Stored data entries
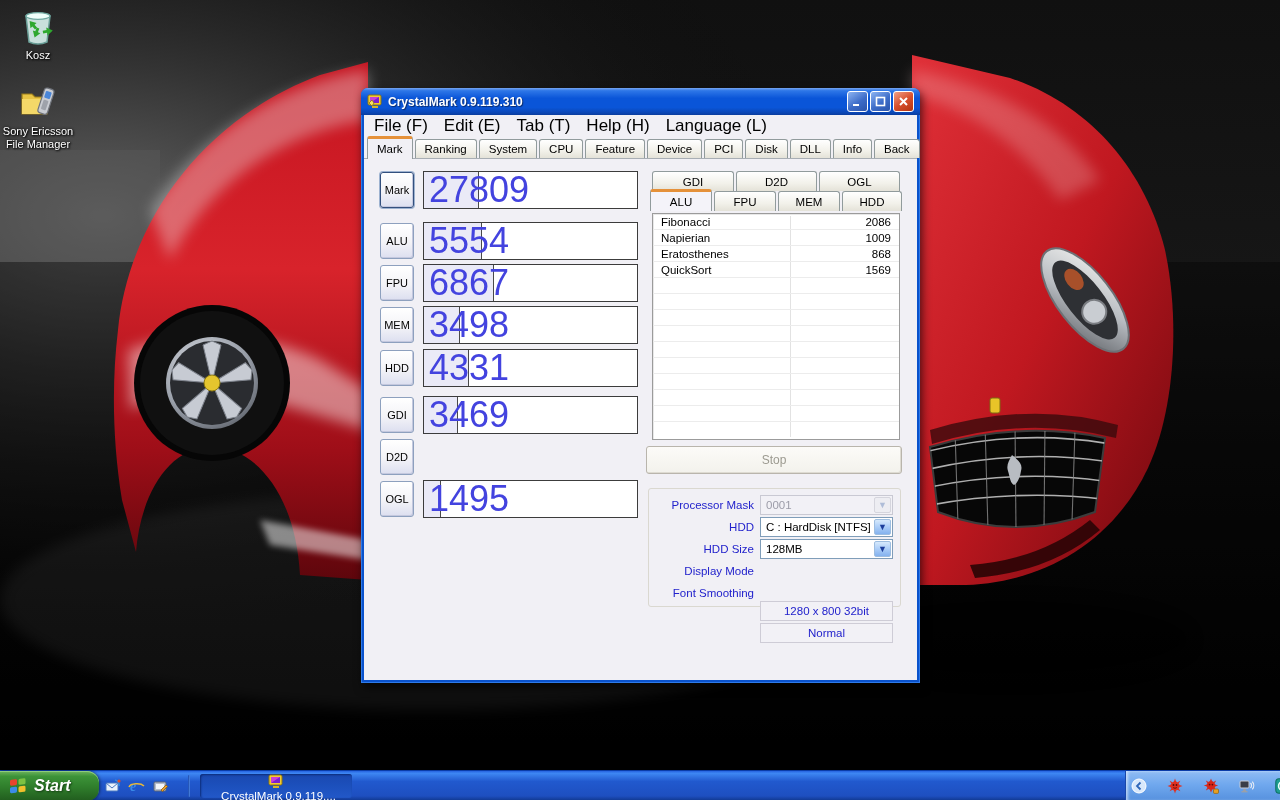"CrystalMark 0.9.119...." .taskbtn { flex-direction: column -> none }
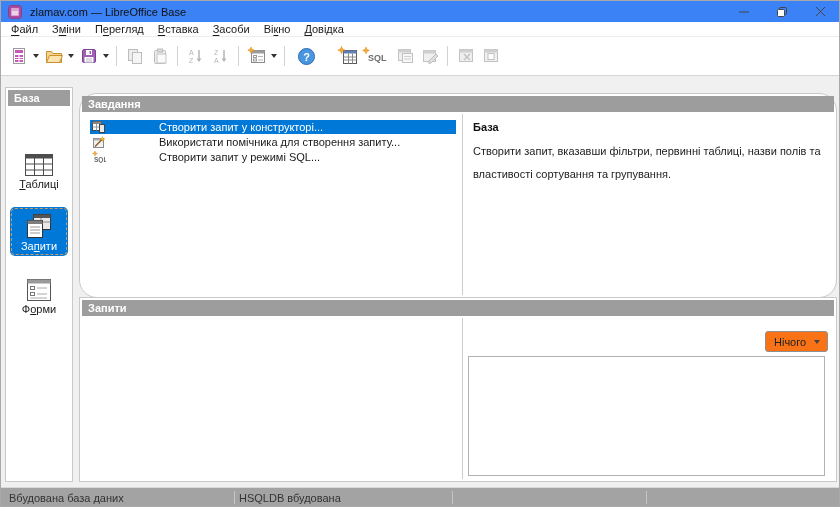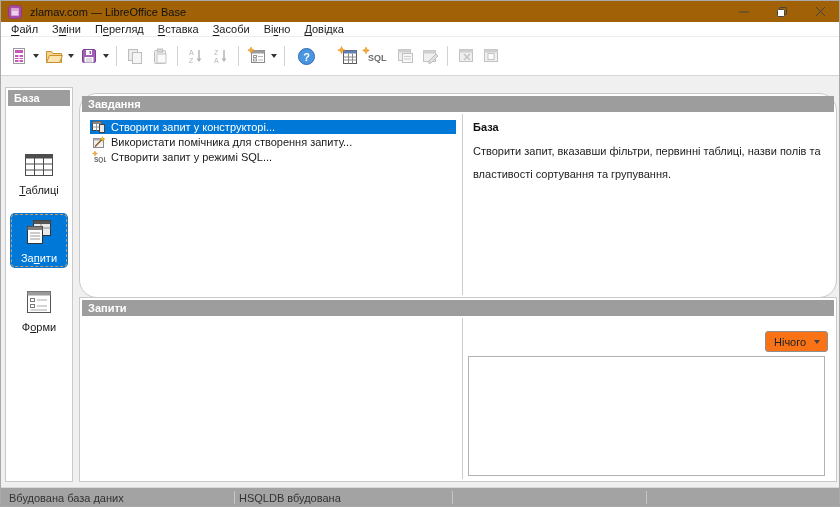"zlamav.com — LibreOffice Base" .titlebar { background: #a16207 -> #3b82f6 }
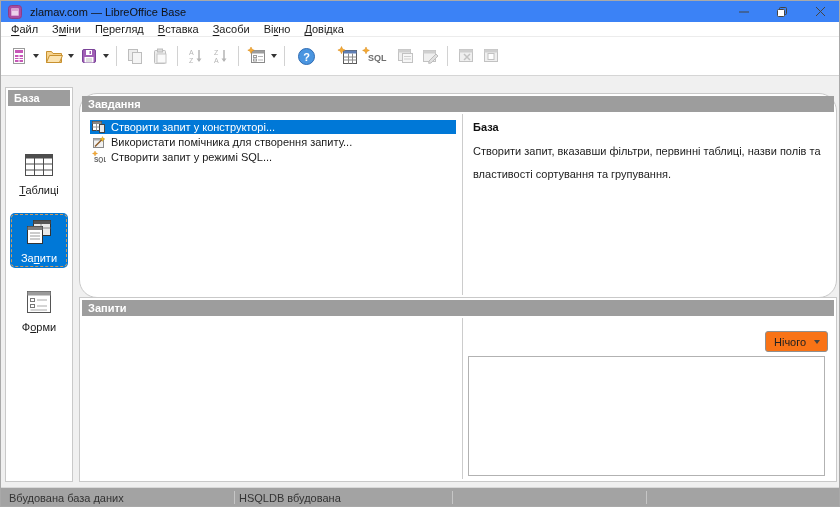"Створити запит у конструкторі..." .task-row { gap: none -> 48px }
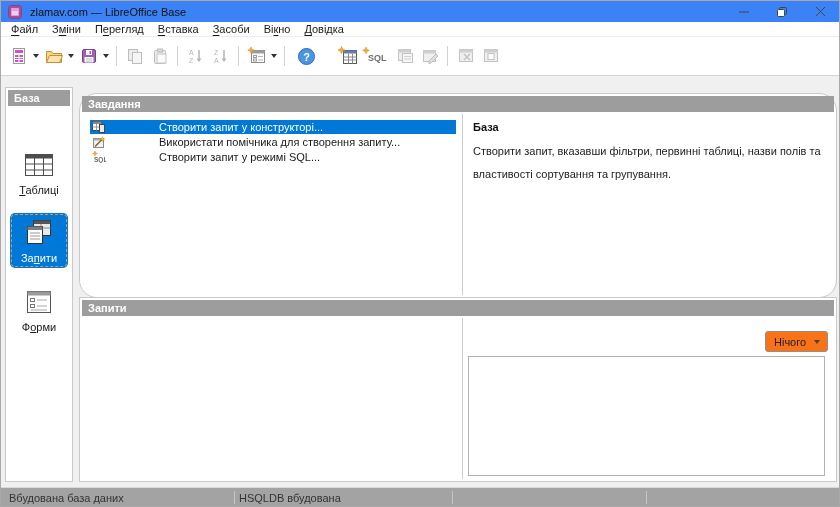"Таблиці" .side-item .lbl { margin-top: 6px -> none }
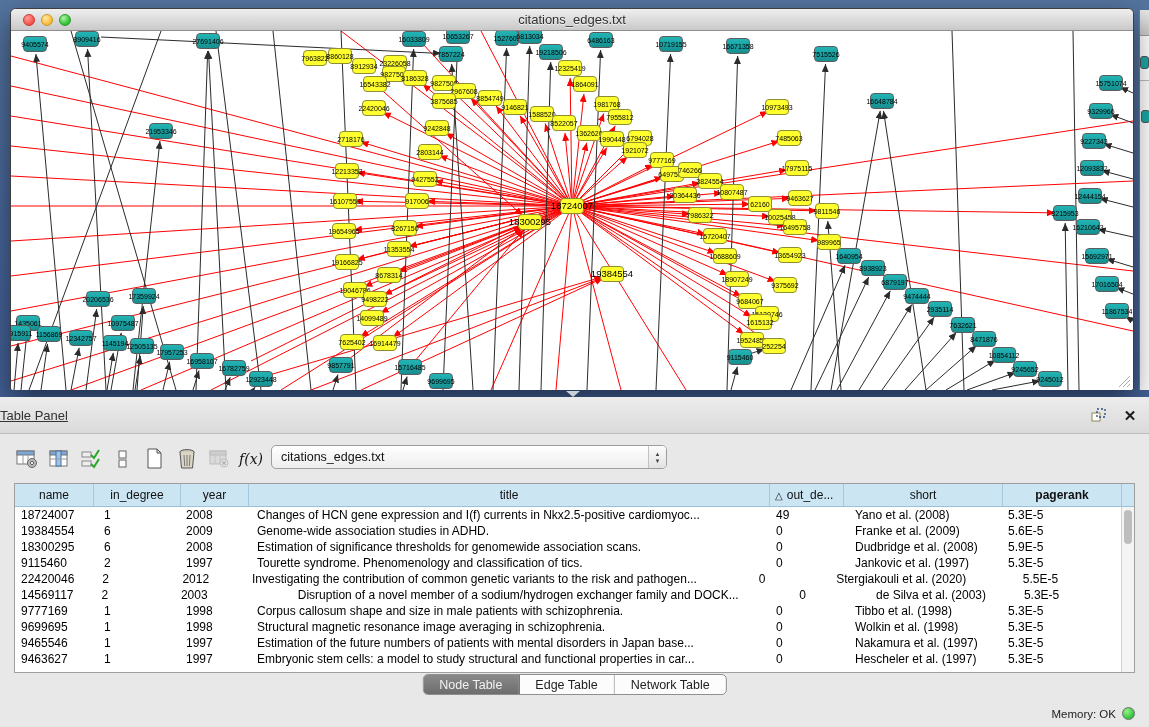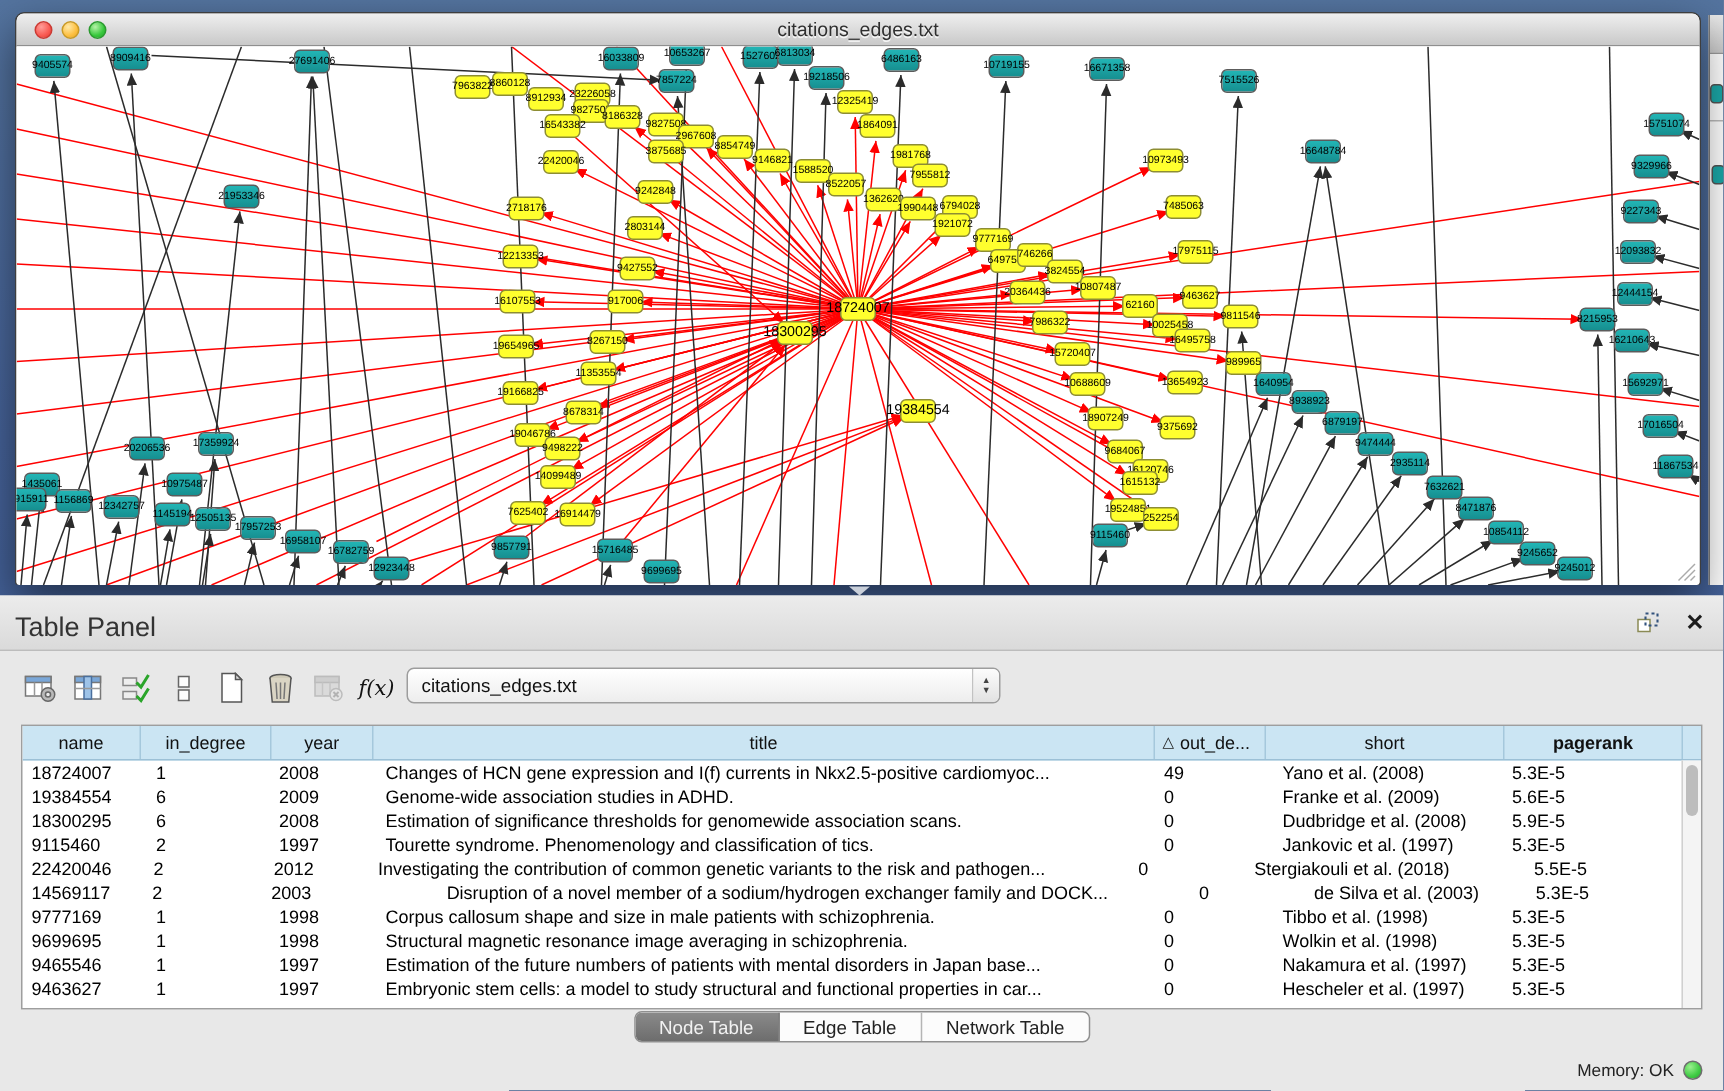"Table Panel" .panel-title { font-size: 18px -> 13px; left: 10px -> 0; text-decoration: none -> underline }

_Required work:_
Please copy exactly the lines from the one containing "margin-top: 6px ->" through the last line of the records, both ends included, and leave out any pictures.

_Exercise output:_
"Таблиці" .side-item .lbl { margin-top: 6px -> none }
"Table Panel" .panel-title { font-size: 18px -> 13px; left: 10px -> 0; text-decoration: none -> underline }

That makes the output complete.